Declassified Documents Reference System (DDRS) – This is the online version of the longstanding printed DDRS. The database currently contains over 78,000 post-WWII declassified documents that originated with the National Archives and U.S. executive branch agencies. The DDRS complements the Digital National Security Archive (DNSA), a similar Temple database containing over 63,000 declassified federal government documents. Though similar in purpose, each of these databases is unique. DNSA is a thematic database that focuses on 29 important events in post-WWII U.S. history (e.g. Cuban Missile Crisis, Iran-Contra Affair, the First Gulf War, etc.). DDRS, on the other hand, contains a much broader collection of materials. Important social and domestic issues are covered. DDRS also provides access to non-U.S. declassified documents from NATO. A minor difference between the two databases is the manner of release and provenance of the documents available. Many of the documents found in DDRS were originally requested by researchers via NARA’s network of presidential libraries. Many DNSA documents, on the other hand, came to light as the result of executive branch compliance with the 1966 Freedom of Information Act (FOIA).
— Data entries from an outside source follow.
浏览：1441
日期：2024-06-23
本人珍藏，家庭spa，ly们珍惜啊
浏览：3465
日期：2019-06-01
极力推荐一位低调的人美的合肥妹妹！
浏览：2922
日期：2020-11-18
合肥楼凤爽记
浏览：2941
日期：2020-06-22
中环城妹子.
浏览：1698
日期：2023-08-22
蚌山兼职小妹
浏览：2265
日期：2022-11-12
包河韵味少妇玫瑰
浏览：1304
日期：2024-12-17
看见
African American Newspapers: The 19th Century (Part XI) – Part XI of this popular and important database includes full-text coverage of The Christian Recorderfrom January 1894 to December 1898. A full-page image upgrade is promised soon.

Thesaurus Linguae Graecae – This database contains virtually all Greek texts surviving from the period between Homer (8th century BCE) and CE 600, as well as the majority of surviving works up to the fall of Byzantium in CE 1453. Note: A polytonic Greek font must be installed on your computer in order to view some texts. With some browsers, you may also be able to input your search in Greek; with others, you may have to input Beta Code or Latin Transliteration. Extensive information about font requirements is available at the TLG website.

The Papers of W.E.B. DuBois – This set consists of 83 microfilm reels of the correspondence of W.E.B. DuBois, one of the most prominent early figures for African-American liberation. Coverage dates range from 1877 to 1965. For information about content see ProQuests’s collection description.

David C. Murray

LGBT History

The Libraries have acquired on microfilm The Lesbian Herstory Archives, part 7 of the Gay Rights Movement. This collection consists of a full 150 reels of primary-source material along with a 73-page printed collection guide. Media types represented include “clippings, flyers, brochures, conference materials, reports, correspondence, and other printed ephemera”. The earliest documents date to the 1950s and the era of the Daughters of Bilitis organization. Additional information about the nature of the collection is available from the LHA website.

The Lesbian Herstory Archives complements existing primary-source printed and digital collections such as the Gerritsen Collection and Women and Social Movements. It also complements GenderWatch and the new-to-Temple LGBT Life, two databases that index journal articles and other secondary sources. LGBT Life in particular contains indexing and abstracts for more than 130 LGBT-specific core periodicals and over 290 LGBT-specific core books and reference works. It also includes comprehensive, full-text coverage of The Advocate (1996 to date) and other important LGBT publications.